Exercising and eating healthy and still can't lose that last ten baby weight pounds? Not getting enough zzz's may be the culprit. Numerous studies have shown that women who sleep five hours or less a night weigh more than women who get at least seven hours of sleep. These studies take into account exercise and calorie intake; both being equal in each group. Lack of sleep may decrease metabolic rate (the amount of calories burned at rest) and increases cortisol levels. Elevated cortisol levels have been linked to weight gain (especially around the middle). Getting enought sleep can be particularly challenging for a new mother, but it may be an easier and less expensive solution than hiring a personal trainer, buying the next clothes a size, or losing your mind as your weight loss attempts just seem futile! Here are some tips for my Hot Mamas in need of a decent night's rest:
1. Enlist the help of Daddy. You spent nine months of pregnancy without the comforts of a glass of wine, your favorite sushi, and being able to take a gosh darn aspirin when you had a headache, not to mention the "YOU'VE GOT TO BE KIDDING ME!" experience of delivery so that you both can have a beautiful, healthy baby. It's time for Daddy to step up. If your baby is waking up in three hour intervals, let Daddy take one shift a night.

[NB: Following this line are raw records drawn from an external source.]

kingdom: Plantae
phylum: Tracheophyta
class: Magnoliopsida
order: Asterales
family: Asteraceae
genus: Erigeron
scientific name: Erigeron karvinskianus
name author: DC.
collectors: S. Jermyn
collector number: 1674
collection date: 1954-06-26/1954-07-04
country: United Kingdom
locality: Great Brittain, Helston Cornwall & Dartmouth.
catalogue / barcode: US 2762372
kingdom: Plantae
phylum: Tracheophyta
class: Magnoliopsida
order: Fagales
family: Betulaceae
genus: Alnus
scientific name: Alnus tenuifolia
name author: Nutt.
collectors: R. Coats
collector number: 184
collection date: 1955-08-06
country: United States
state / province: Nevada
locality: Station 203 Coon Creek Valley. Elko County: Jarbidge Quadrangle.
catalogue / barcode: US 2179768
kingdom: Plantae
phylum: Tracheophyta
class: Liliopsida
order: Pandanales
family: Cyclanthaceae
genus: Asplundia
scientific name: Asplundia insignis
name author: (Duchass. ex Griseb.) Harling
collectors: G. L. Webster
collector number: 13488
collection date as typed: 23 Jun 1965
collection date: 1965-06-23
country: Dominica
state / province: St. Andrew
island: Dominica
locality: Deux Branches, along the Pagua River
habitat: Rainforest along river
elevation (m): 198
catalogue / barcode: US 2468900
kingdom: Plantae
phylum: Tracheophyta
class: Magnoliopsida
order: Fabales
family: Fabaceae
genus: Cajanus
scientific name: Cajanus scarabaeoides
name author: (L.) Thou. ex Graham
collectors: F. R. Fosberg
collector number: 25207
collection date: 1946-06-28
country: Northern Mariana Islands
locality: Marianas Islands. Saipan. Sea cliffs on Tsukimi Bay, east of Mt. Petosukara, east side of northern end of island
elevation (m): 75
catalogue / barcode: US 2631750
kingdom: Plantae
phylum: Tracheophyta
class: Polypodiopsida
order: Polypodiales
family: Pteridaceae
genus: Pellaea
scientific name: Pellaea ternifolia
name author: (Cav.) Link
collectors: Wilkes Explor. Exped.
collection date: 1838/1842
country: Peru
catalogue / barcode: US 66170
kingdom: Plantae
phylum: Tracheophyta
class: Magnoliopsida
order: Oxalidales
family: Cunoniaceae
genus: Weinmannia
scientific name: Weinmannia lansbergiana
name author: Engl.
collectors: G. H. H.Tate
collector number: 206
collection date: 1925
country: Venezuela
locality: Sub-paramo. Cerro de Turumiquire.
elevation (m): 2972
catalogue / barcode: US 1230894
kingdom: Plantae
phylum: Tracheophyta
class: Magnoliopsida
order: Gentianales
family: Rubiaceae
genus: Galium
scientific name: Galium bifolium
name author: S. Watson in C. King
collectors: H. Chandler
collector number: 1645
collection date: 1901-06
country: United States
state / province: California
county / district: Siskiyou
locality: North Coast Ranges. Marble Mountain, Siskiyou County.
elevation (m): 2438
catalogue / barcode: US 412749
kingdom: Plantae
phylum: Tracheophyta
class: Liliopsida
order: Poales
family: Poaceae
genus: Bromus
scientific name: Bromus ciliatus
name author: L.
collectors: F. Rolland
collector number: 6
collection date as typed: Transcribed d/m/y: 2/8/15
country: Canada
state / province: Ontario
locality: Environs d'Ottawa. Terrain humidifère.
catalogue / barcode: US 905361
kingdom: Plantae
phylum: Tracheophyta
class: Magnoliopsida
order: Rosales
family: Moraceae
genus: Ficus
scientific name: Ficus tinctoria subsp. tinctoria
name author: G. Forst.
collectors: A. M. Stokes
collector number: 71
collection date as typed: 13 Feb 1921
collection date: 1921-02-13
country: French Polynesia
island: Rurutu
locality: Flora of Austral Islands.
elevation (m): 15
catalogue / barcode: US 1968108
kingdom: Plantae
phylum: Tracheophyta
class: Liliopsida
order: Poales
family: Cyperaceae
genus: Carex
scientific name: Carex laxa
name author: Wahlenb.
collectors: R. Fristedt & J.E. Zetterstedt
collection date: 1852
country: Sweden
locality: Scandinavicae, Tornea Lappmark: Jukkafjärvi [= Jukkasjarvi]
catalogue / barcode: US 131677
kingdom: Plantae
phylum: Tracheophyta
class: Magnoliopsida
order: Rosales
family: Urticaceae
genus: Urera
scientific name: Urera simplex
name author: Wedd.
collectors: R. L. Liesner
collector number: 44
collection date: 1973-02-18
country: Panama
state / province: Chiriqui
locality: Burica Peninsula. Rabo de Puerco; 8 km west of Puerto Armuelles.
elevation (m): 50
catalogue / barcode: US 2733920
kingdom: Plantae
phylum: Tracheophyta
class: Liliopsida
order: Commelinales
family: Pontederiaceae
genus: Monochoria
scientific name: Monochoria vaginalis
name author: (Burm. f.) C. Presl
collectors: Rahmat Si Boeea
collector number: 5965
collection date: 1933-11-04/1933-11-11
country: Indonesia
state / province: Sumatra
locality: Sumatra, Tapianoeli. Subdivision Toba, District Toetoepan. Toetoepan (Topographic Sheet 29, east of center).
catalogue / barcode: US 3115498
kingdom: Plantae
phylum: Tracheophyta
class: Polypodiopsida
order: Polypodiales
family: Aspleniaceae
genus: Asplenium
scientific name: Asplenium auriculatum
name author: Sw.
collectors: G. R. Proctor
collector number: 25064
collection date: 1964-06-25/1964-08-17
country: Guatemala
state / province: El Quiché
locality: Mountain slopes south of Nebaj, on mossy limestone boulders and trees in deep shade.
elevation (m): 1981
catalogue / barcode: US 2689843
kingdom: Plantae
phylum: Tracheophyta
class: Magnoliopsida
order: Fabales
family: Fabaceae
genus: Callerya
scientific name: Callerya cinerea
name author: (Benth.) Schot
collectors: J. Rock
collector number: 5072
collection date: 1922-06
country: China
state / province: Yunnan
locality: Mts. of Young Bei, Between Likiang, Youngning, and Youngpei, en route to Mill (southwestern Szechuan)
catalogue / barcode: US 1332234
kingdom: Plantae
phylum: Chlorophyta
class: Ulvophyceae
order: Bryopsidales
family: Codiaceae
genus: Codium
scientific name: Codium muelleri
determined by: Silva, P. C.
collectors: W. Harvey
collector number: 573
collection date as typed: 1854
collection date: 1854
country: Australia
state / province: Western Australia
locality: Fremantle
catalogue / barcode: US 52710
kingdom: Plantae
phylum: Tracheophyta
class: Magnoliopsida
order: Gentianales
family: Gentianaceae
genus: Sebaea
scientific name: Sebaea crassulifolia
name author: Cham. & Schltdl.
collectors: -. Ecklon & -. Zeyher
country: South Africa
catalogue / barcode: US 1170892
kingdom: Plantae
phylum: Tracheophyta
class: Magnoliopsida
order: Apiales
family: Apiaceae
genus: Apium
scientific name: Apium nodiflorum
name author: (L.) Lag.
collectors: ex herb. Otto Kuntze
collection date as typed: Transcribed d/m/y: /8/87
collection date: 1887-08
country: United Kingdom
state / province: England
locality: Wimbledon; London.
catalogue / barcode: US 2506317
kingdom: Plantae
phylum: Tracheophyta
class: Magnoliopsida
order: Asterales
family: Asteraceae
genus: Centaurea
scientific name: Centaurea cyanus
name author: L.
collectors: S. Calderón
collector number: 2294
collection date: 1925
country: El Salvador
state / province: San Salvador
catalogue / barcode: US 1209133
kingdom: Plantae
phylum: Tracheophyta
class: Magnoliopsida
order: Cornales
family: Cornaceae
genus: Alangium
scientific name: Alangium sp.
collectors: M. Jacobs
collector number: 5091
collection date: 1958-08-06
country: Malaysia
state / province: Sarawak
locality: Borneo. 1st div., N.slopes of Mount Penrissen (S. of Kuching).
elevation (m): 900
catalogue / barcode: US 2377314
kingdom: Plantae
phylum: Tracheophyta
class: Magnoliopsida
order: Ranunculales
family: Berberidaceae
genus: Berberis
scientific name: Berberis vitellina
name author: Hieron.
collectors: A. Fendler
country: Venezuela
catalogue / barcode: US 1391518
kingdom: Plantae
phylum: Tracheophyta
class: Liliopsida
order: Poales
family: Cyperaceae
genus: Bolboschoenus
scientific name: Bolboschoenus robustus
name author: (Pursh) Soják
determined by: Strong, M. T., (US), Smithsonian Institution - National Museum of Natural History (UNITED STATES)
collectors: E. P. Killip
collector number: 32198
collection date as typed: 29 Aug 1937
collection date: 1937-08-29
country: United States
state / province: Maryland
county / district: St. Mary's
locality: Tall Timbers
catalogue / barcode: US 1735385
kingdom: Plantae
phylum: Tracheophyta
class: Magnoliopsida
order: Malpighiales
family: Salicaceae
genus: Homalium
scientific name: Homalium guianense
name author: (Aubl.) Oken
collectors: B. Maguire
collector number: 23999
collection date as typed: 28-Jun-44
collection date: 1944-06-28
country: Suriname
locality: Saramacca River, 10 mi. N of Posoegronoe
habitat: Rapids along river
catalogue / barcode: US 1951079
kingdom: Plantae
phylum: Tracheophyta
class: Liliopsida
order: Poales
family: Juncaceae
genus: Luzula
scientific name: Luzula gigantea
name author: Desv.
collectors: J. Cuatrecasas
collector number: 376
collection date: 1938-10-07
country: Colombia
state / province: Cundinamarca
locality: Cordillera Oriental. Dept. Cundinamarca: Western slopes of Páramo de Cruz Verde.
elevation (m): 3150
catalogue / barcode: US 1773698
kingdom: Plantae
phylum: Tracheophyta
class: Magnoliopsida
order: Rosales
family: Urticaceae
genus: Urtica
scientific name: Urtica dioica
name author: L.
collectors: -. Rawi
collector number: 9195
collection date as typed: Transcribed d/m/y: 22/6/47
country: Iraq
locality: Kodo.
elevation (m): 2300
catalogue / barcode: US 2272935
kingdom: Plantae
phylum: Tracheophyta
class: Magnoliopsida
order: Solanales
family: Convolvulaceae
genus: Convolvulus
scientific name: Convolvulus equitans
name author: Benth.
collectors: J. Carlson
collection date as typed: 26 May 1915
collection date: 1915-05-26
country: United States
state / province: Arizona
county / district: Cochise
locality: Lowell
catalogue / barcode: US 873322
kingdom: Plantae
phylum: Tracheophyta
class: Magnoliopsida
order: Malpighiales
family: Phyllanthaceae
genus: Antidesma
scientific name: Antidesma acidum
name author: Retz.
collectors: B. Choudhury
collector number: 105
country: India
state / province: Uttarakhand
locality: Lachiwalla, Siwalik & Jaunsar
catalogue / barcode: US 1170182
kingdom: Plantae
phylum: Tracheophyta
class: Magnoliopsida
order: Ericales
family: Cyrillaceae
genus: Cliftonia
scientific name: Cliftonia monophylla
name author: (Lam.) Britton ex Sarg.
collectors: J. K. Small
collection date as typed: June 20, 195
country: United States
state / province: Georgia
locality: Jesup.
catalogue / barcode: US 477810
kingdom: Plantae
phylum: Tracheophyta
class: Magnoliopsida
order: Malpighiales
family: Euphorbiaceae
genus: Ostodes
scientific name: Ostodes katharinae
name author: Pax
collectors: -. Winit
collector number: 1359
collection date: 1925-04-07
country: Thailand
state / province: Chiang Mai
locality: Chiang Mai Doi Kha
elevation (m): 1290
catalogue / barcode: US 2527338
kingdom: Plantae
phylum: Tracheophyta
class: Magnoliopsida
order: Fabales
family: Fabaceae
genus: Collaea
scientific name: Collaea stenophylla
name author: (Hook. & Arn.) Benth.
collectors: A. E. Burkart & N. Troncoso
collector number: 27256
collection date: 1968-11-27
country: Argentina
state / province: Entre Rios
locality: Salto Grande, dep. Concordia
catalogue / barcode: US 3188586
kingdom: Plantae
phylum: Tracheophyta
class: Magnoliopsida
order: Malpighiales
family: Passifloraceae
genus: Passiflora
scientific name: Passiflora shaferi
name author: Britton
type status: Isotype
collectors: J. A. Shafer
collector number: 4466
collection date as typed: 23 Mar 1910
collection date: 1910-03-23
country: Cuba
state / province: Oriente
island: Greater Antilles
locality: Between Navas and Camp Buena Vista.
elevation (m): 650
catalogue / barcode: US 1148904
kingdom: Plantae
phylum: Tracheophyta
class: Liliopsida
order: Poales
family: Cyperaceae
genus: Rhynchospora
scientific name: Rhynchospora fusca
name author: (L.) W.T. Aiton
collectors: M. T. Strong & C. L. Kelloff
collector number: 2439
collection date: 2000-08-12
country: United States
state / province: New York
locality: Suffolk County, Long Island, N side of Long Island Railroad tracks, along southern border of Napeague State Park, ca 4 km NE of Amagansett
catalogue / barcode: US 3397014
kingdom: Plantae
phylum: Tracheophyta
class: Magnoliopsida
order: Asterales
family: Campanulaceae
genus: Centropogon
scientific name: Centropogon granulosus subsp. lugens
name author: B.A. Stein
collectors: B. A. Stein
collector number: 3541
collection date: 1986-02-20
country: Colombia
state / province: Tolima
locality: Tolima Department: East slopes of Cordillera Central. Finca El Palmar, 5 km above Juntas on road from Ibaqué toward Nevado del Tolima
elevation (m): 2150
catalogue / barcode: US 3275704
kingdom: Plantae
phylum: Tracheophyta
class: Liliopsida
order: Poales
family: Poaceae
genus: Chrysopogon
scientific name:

2. Avoid caffeine after noon, no matter how tired you are. Grit it out and go to sleep earlier.
3. Make sure you are sleeping in a very dark room without any flashing lights such as computer screens, televisions, or flashing phones or clocks. Light inhibits the release of melatonin, which is the hormone that helps you fall asleep. Watching television or surfing the net before bed is a no no.
4. If you can afford it, hire a night nurse for a few nights a week.
5. As tired as you may feel, try to keep up some type of exercise program. Exercise is a great sleep aid.
6. Take naps. A great time to catch up on sleep is when your baby is sleeping.